GIVEN ENTRIES Start Marker

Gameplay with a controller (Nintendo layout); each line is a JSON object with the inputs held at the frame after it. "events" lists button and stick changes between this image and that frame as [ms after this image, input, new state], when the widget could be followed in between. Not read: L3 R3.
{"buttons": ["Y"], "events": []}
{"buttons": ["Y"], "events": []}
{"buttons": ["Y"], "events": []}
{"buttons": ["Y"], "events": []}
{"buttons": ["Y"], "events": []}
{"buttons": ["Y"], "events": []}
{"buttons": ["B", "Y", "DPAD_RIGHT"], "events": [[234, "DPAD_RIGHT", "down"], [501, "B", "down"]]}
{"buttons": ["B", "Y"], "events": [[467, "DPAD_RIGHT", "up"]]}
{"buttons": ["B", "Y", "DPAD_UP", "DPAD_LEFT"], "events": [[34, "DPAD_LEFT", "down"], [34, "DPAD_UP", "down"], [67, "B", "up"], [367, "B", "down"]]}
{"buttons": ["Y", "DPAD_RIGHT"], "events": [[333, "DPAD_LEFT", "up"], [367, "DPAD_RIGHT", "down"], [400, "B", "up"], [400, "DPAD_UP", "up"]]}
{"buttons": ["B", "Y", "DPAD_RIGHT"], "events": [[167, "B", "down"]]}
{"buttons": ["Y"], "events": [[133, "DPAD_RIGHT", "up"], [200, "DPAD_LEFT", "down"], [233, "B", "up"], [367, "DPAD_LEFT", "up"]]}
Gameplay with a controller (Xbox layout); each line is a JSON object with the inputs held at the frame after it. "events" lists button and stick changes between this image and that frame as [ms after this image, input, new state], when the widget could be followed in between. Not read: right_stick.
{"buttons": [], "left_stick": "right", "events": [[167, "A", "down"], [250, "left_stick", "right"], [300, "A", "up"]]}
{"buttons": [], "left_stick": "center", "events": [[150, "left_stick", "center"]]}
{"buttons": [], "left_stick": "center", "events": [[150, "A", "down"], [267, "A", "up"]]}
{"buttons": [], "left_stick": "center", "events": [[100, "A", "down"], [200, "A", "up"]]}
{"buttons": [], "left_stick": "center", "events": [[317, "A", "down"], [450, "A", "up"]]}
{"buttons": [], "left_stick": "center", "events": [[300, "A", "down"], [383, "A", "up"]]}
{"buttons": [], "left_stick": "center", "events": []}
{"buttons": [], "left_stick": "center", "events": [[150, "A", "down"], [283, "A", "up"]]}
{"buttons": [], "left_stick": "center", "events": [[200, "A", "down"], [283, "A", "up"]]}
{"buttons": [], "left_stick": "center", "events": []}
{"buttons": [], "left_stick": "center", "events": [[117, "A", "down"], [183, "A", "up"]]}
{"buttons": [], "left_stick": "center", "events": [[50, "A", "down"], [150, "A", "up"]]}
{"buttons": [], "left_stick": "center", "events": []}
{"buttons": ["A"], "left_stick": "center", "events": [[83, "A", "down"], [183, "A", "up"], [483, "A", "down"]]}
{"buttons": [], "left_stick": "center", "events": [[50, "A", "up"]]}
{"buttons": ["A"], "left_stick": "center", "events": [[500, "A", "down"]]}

GIVEN ENTRIES End Marker

Word for word, give the records again.

- _YOUR SOLUTION_:
Gameplay with a controller (Nintendo layout); each line is a JSON object with the inputs held at the frame after it. "events" lists button and stick changes between this image and that frame as [ms after this image, input, new state], when the widget could be followed in between. Not read: L3 R3.
{"buttons": ["Y"], "events": []}
{"buttons": ["Y"], "events": []}
{"buttons": ["Y"], "events": []}
{"buttons": ["Y"], "events": []}
{"buttons": ["Y"], "events": []}
{"buttons": ["Y"], "events": []}
{"buttons": ["B", "Y", "DPAD_RIGHT"], "events": [[234, "DPAD_RIGHT", "down"], [501, "B", "down"]]}
{"buttons": ["B", "Y"], "events": [[467, "DPAD_RIGHT", "up"]]}
{"buttons": ["B", "Y", "DPAD_UP", "DPAD_LEFT"], "events": [[34, "DPAD_LEFT", "down"], [34, "DPAD_UP", "down"], [67, "B", "up"], [367, "B", "down"]]}
{"buttons": ["Y", "DPAD_RIGHT"], "events": [[333, "DPAD_LEFT", "up"], [367, "DPAD_RIGHT", "down"], [400, "B", "up"], [400, "DPAD_UP", "up"]]}
{"buttons": ["B", "Y", "DPAD_RIGHT"], "events": [[167, "B", "down"]]}
{"buttons": ["Y"], "events": [[133, "DPAD_RIGHT", "up"], [200, "DPAD_LEFT", "down"], [233, "B", "up"], [367, "DPAD_LEFT", "up"]]}
Gameplay with a controller (Xbox layout); each line is a JSON object with the inputs held at the frame after it. "events" lists button and stick changes between this image and that frame as [ms after this image, input, new state], when the widget could be followed in between. Not read: right_stick.
{"buttons": [], "left_stick": "right", "events": [[167, "A", "down"], [250, "left_stick", "right"], [300, "A", "up"]]}
{"buttons": [], "left_stick": "center", "events": [[150, "left_stick", "center"]]}
{"buttons": [], "left_stick": "center", "events": [[150, "A", "down"], [267, "A", "up"]]}
{"buttons": [], "left_stick": "center", "events": [[100, "A", "down"], [200, "A", "up"]]}
{"buttons": [], "left_stick": "center", "events": [[317, "A", "down"], [450, "A", "up"]]}
{"buttons": [], "left_stick": "center", "events": [[300, "A", "down"], [383, "A", "up"]]}
{"buttons": [], "left_stick": "center", "events": []}
{"buttons": [], "left_stick": "center", "events": [[150, "A", "down"], [283, "A", "up"]]}
{"buttons": [], "left_stick": "center", "events": [[200, "A", "down"], [283, "A", "up"]]}
{"buttons": [], "left_stick": "center", "events": []}
{"buttons": [], "left_stick": "center", "events": [[117, "A", "down"], [183, "A", "up"]]}
{"buttons": [], "left_stick": "center", "events": [[50, "A", "down"], [150, "A", "up"]]}
{"buttons": [], "left_stick": "center", "events": []}
{"buttons": ["A"], "left_stick": "center", "events": [[83, "A", "down"], [183, "A", "up"], [483, "A", "down"]]}
{"buttons": [], "left_stick": "center", "events": [[50, "A", "up"]]}
{"buttons": ["A"], "left_stick": "center", "events": [[500, "A", "down"]]}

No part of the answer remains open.